By Sami Zaptia.
London, 7 March 2019:
Libya’s Ministry of Transport announced on Tuesday that it had signed a LD 2.25 million contract with Turkish company Tamel to maintain the pavement of Tripoli’s main corniche strip.
The contract, which the Ministry says was won on the basis of a tender process involving several specialized companies, is worth LD 2 25 million and entails a study and design of the corniche pavement and will take 10 months to prepare.
Meanwhile, the Ministry said that its Ports and Maritime Authority will conduct quick maintenance work on the Corniche pavement to reduce the aggravation of the problem until the completion of studies and designs aimed at addressing the problem once and for all.
It will be pointed that the pavement at Tripoli’s popular seafront promenade has started to collapse with a number of dangerous depressions and small sinkholes appearing.
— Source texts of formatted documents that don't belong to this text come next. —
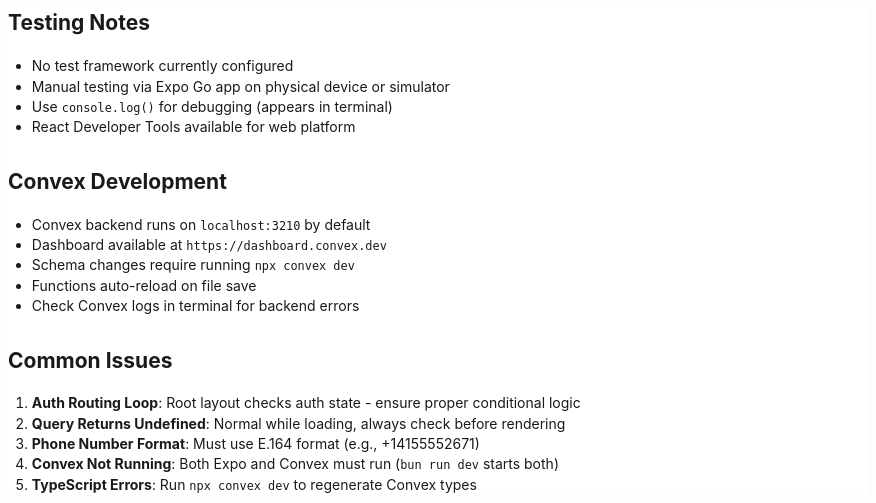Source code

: ## Testing Notes

- No test framework currently configured
- Manual testing via Expo Go app on physical device or simulator
- Use `console.log()` for debugging (appears in terminal)
- React Developer Tools available for web platform

## Convex Development

- Convex backend runs on `localhost:3210` by default
- Dashboard available at `https://dashboard.convex.dev`
- Schema changes require running `npx convex dev`
- Functions auto-reload on file save
- Check Convex logs in terminal for backend errors

## Common Issues

1. **Auth Routing Loop**: Root layout checks auth state - ensure proper conditional logic
2. **Query Returns Undefined**: Normal while loading, always check before rendering
3. **Phone Number Format**: Must use E.164 format (e.g., +14155552671)
4. **Convex Not Running**: Both Expo and Convex must run (`bun run dev` starts both)
5. **TypeScript Errors**: Run `npx convex dev` to regenerate Convex types
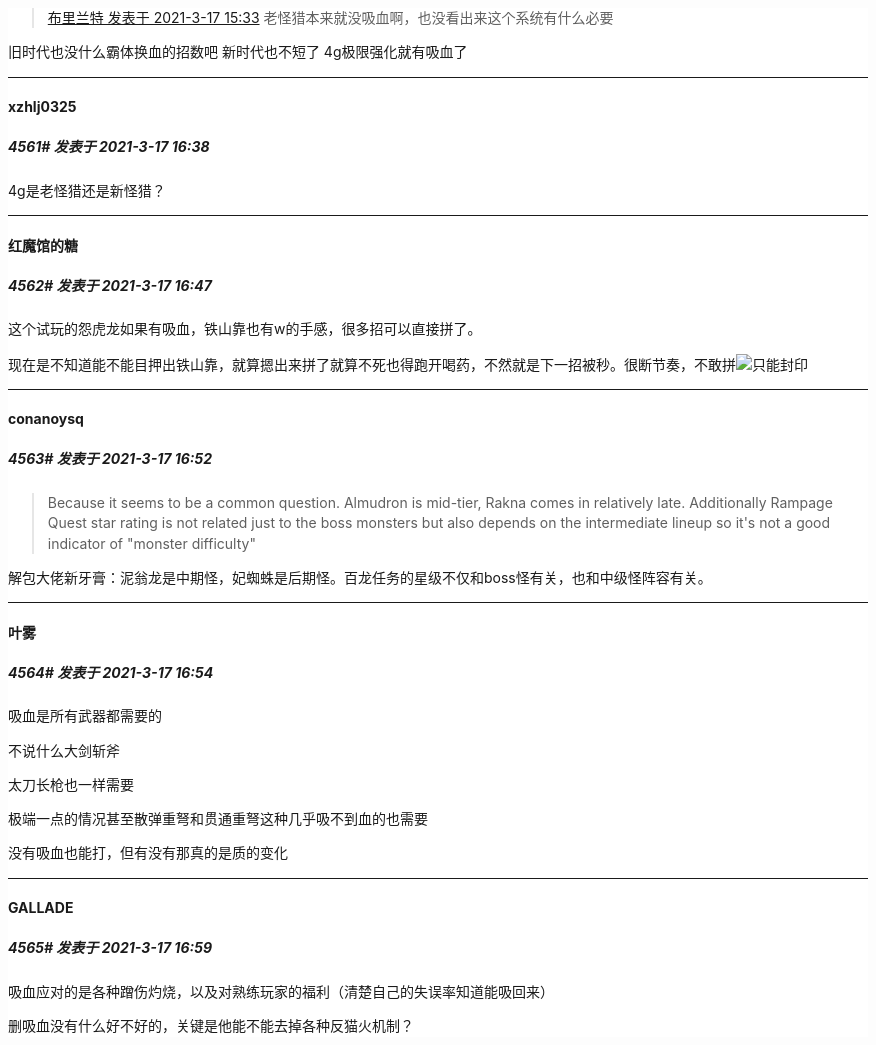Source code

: <blockquote><a href="httphttps://bbs.saraba1st.com/2b/forum.php?mod=redirect&amp;goto=findpost&amp;pid=50653520&amp;ptid=1960475" target="_blank">布里兰特 发表于 2021-3-17 15:33</a>
老怪猎本来就没吸血啊，也没看出来这个系统有什么必要</blockquote>
旧时代也没什么霸体换血的招数吧 新时代也不短了 4g极限强化就有吸血了



*****

####  xzhlj0325  
##### 4561#       发表于 2021-3-17 16:38

4g是老怪猎还是新怪猎？

*****

####  红魔馆的糖  
##### 4562#       发表于 2021-3-17 16:47

这个试玩的怨虎龙如果有吸血，铁山靠也有w的手感，很多招可以直接拼了。

现在是不知道能不能目押出铁山靠，就算摁出来拼了就算不死也得跑开喝药，不然就是下一招被秒。很断节奏，不敢拼<img src="https://static.saraba1st.com/image/smiley/face2017/002.png" referrerpolicy="no-referrer">只能封印

*****

####  conanoysq  
##### 4563#       发表于 2021-3-17 16:52

<blockquote>Because it seems to be a common question. Almudron is mid-tier, Rakna comes in relatively late. Additionally Rampage Quest star rating is not related just to the boss monsters but also depends on the intermediate lineup so it's not a good indicator of "monster difficulty"</blockquote>
解包大佬新牙膏：泥翁龙是中期怪，妃蜘蛛是后期怪。百龙任务的星级不仅和boss怪有关，也和中级怪阵容有关。

*****

####  叶雾  
##### 4564#       发表于 2021-3-17 16:54

吸血是所有武器都需要的

不说什么大剑斩斧

太刀长枪也一样需要

极端一点的情况甚至散弹重弩和贯通重弩这种几乎吸不到血的也需要

没有吸血也能打，但有没有那真的是质的变化

*****

####  GALLADE  
##### 4565#       发表于 2021-3-17 16:59

吸血应对的是各种蹭伤灼烧，以及对熟练玩家的福利（清楚自己的失误率知道能吸回来）

删吸血没有什么好不好的，关键是他能不能去掉各种反猫火机制？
In some parts of the pavement the seawater is visible.
The contract with the Turkish company is a rare example of a new construction contract being awarded by the Libyan state post the 2011 revolution.
It will be recalled that Tripoli Council had called on the Ministry to urgently repair the main cornishe pavement, and the Ministry has used this urgent call as a justification for awarding a new multi-million contract to a foreign company at a time of economic austerity and hard currency shortage.
The awarding of the contract to a foreign company will no doubt raise furtger eyebrows and suspicions in Libya. Libyans will ask why couldn’t a Libyan company have fixed the pavement for US$ 2.25 million.
It will also be recalled that a large number of foreign contractors, including Turkish companies, have many stalled projects. Many are owed millions and some have been seeking compensation at the Paris Court of Arbitration.